Unshackling Yourself from The Identity You Think Others Attribute to You
Honestly... Why do we do this to ourselves?
“What if I fail horribly? What if I'm awful at It? What if people have a laugh at my expense?”
I think most of us deliberate far too much about choices in life we perceive to have some reputational consequences tied to them. We often let the opinions we believe others hold about who or what we should be dictate whether or not we’re willing to make a change or take some new leap in our lives. Half the time, those “opinions” we’re allowing to limit us are imagined. The other half of the time, they remain less important than doing “the thing” we believe to be the next step towards our best life.

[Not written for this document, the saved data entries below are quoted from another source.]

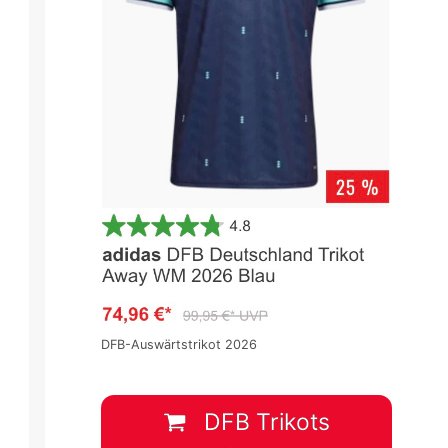
DFB-Auswärtstrikot 2026
DFB Trikots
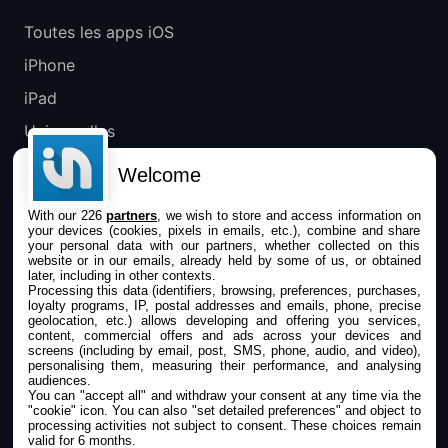
Toutes les apps iOS
iPhone
iPad
Universelles
Mac
Welcome
Apple TV
With our 226
partners
, we wish to store and access information on
your devices (cookies, pixels in emails, etc.), combine and share
IPHONEADDICT
your personal data with our partners, whether collected on this
website or in our emails, already held by some of us, or obtained
later, including in other contexts.
Actualité Apple
Processing this data (identifiers, browsing, preferences, purchases,
loyalty programs, IP, postal addresses and emails, phone, precise
Archives keynotes
geolocation, etc.) allows developing and offering you services,
content, commercial offers and ads across your devices and
screens (including by email, post, SMS, phone, audio, and video),
Contact
personalising them, measuring their performance, and analysing
audiences.
À propos
You can "accept all" and withdraw your consent at any time via the
"cookie" icon
. You can also "set detailed preferences" and object to
KultureGeek
processing activities not subject to consent. These choices remain
valid for 6 months.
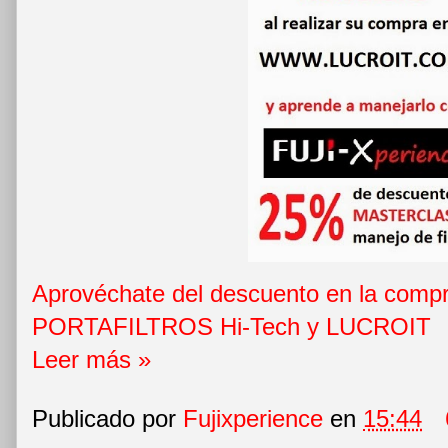
Aprovéchate del descuento en la com
PORTAFILTROS Hi-Tech y LUCROIT
Leer más »
Publicado por
Fujixperience
en
15:44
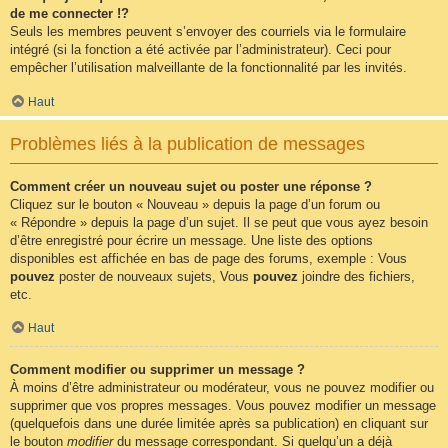
de me connecter !?
Seuls les membres peuvent s’envoyer des courriels via le formulaire
intégré (si la fonction a été activée par l’administrateur). Ceci pour
empêcher l’utilisation malveillante de la fonctionnalité par les invités.
Haut
Problèmes liés à la publication de messages
Comment créer un nouveau sujet ou poster une réponse ?
Cliquez sur le bouton « Nouveau » depuis la page d’un forum ou
« Répondre » depuis la page d’un sujet. Il se peut que vous ayez besoin
d’être enregistré pour écrire un message. Une liste des options
disponibles est affichée en bas de page des forums, exemple : Vous
pouvez
poster de nouveaux sujets, Vous
pouvez
joindre des fichiers,
etc.
Haut
Comment modifier ou supprimer un message ?
À moins d’être administrateur ou modérateur, vous ne pouvez modifier ou
supprimer que vos propres messages. Vous pouvez modifier un message
(quelquefois dans une durée limitée après sa publication) en cliquant sur
le bouton
modifier
du message correspondant. Si quelqu’un a déjà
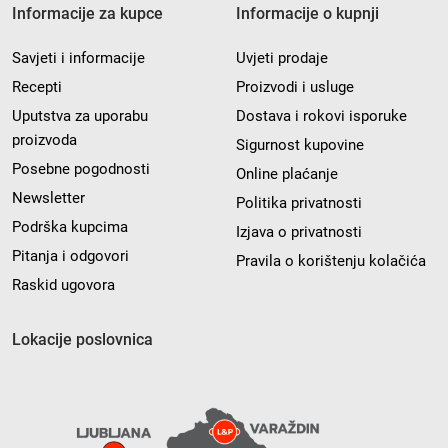
Informacije za kupce
Informacije o kupnji
Savjeti i informacije
Uvjeti prodaje
Recepti
Proizvodi i usluge
Uputstva za uporabu
Dostava i rokovi isporuke
proizvoda
Sigurnost kupovine
Posebne pogodnosti
Online plaćanje
Newsletter
Politika privatnosti
Podrška kupcima
Izjava o privatnosti
Pitanja i odgovori
Pravila o korištenju kolačića
Raskid ugovora
Lokacije poslovnica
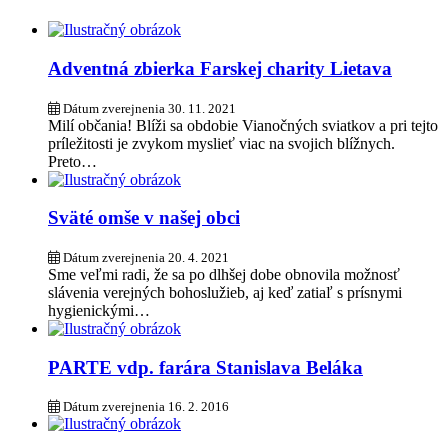
Adventná zbierka Farskej charity Lietava
Dátum zverejnenia
30. 11. 2021
Milí občania! Blíži sa obdobie Vianočných sviatkov a pri tejto
príležitosti je zvykom myslieť viac na svojich blížnych.
Preto…
Sväté omše v našej obci
Dátum zverejnenia
20. 4. 2021
Sme veľmi radi, že sa po dlhšej dobe obnovila možnosť
slávenia verejných bohoslužieb, aj keď zatiaľ s prísnymi
hygienickými…
PARTE vdp. farára Stanislava Beláka
Dátum zverejnenia
16. 2. 2016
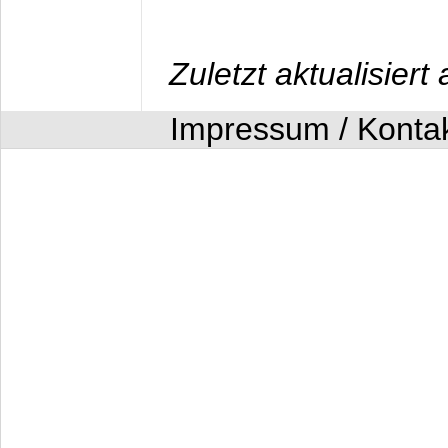
Zuletzt aktualisier
Impressum / Konta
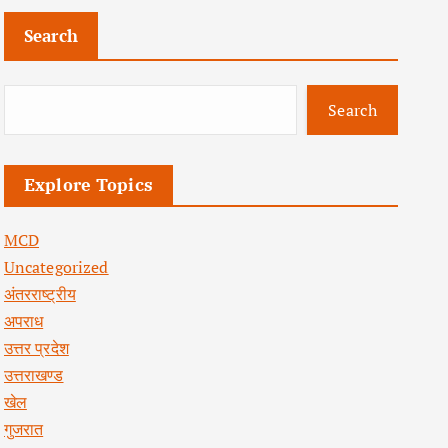
Search
Search
Explore Topics
MCD
Uncategorized
अंतरराष्ट्रीय
अपराध
उत्तर प्रदेश
उत्तराखण्ड
खेल
गुजरात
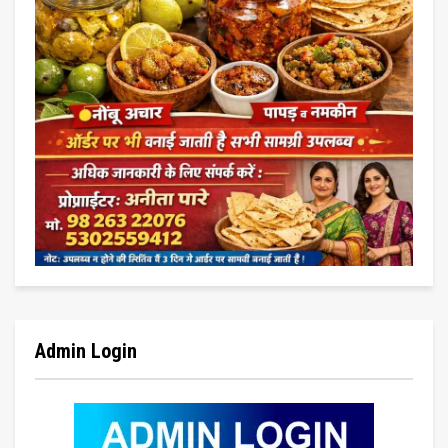
Admin Login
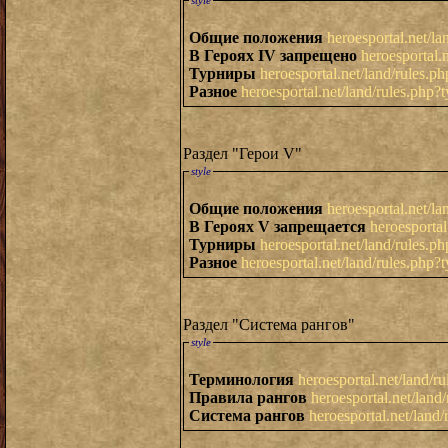
style
Общие положения
heroesportal.net/l
В Героях IV запрещено
heroesportal.
Турниры
heroesportal.net/land/rules.
Разное
heroesportal.net/land/rules.php?
Раздел "Герои V"
style
Общие положения
heroesportal.net/l
В Героях V запрещается
heroesporta
Турниры
heroesportal.net/land/rules.
Разное
heroesportal.net/land/rules.php?
Раздел "Система рангов"
style
Терминология
heroesportal.net/land/r
Правила рангов
heroesportal.net/land
Система рангов
heroesportal.net/land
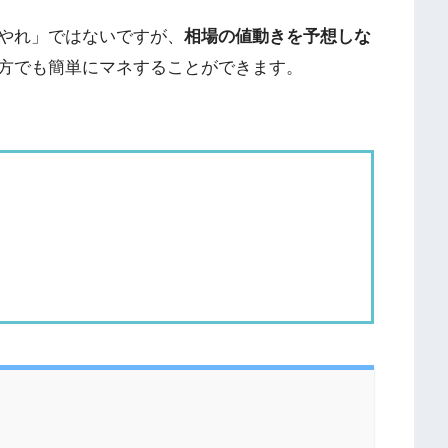
やれ」ではないですが、
相場の値動きを予想しな
方でも簡単にマネすることができます。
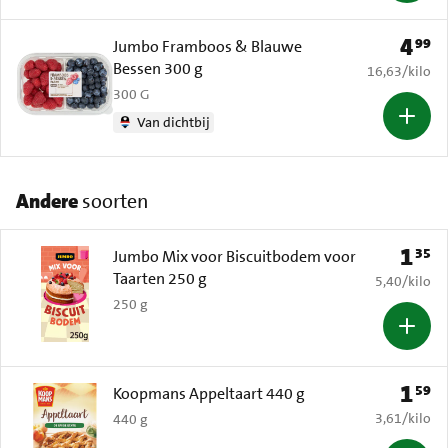
4
99
Prijs: 
Jumbo Framboos & Blauwe
Bessen 300 g
€ 16,63 per k
16,63
/
kilo
300 G
Van dichtbij
Andere
soorten
1
35
Prijs: 
Jumbo Mix voor Biscuitbodem voor
Taarten 250 g
€ 5,40 per k
5,40
/
kilo
250 g
1
59
Prijs: 
Koopmans Appeltaart 440 g
€ 3,61 per k
3,61
/
kilo
440 g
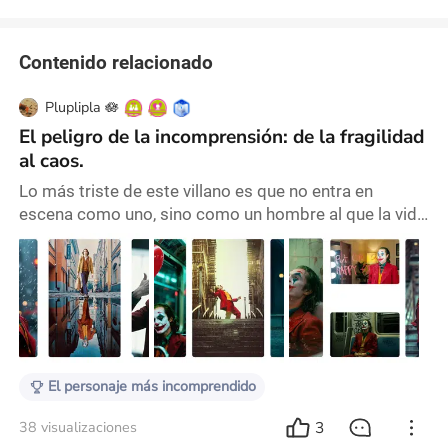
Contenido relacionado
Pluplipla 🪷
El peligro de la incomprensión: de la fragilidad
al caos.
Lo más triste de este villano es que no entra en
escena como uno, sino como un hombre al que la vida
lo ha agrietado. Y sí… Arthur Fleck tiene una grieta
profunda en una ciudad que ya está rota, en un
sistema que clasifica a las personas según su utilidad
y en una sociedad que —con una sonrisa incómoda—
decide a quién mirar y a quién ignorar. Desde su
infancia, Arthur no fue cuidado, sino más bien
El personaje más incomprendido
3
38 visualizaciones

“… It’s a just a concept. It shouldn’t control you.“
It may be helpful to keep these few ideas in mind as you weigh whether or not to take that new path that intrigues you, but may feel like a stretch or too “out of character” for you:
Most people are too busy with their own lives to judge you as intently as you think they will.

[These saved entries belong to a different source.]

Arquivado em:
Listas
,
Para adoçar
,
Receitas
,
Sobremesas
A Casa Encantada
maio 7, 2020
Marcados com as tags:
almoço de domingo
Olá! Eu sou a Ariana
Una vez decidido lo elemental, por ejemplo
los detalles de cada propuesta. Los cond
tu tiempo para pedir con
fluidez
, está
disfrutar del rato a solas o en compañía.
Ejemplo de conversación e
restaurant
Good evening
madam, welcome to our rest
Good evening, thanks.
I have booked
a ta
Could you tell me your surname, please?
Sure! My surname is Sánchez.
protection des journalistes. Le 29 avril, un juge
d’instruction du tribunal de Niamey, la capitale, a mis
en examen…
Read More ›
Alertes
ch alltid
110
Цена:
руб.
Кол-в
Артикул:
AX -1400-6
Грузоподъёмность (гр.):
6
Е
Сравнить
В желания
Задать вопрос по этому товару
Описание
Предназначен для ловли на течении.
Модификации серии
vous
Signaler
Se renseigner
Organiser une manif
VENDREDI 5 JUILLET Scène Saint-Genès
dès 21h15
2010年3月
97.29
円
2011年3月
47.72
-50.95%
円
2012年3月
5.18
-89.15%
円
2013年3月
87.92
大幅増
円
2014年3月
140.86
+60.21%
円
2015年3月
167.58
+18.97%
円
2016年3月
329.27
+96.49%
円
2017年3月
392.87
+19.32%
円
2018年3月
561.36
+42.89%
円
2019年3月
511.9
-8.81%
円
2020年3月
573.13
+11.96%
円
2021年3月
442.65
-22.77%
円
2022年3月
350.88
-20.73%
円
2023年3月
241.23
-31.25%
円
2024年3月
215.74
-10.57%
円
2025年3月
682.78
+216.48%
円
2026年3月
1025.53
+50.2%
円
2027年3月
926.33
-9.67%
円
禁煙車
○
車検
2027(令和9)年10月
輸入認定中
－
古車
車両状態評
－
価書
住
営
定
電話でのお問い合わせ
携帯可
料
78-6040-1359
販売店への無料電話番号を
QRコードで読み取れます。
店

The road to getting better at anything is paved with persistent, incremental failure, so look at failure as an expected, joyous part of the process.
Just because you might not be great at something at first doesn’t mean you should avoid it. If anything, it may mean the opposite. Life occurs outside your comfort zone.
You don’t need to be limited by the identity you think others attribute to you. That identity is just a concept. It shouldn’t control you. The only constant in life is change, so OWN IT. Embrace continual growth and change as your identity. It’s a path few choose to walk, but it’s a beautiful one, just waiting to be explored.
It’s in that spirit of liberation and empowerment that I send you off into your weekend with a little poem you may be familiar with. I hope it brightens your Friday in some small way.
The Road Not Taken
by Robert Frost
Two roads diverged in a yellow wood, And sorry I could not travel both And be one traveler, long I stood And looked down one as far as I could To where it bent in the undergrowth; Then took the other, as just as fair, And having perhaps the better claim, Because it was grassy and wanted wear; Though as for that the passing there Had worn them really about the same, And both that morning equally lay In leaves no step had trodden black. Oh, I kept the first for another day! Yet knowing how way leads on to way, I doubted if I should ever come back. I shall be telling this with a sigh Somewhere ages and ages hence: Two roads diverged in a wood, and I— I took the one less traveled by, And that has made all the difference.
Have a wonderful weekend my friends.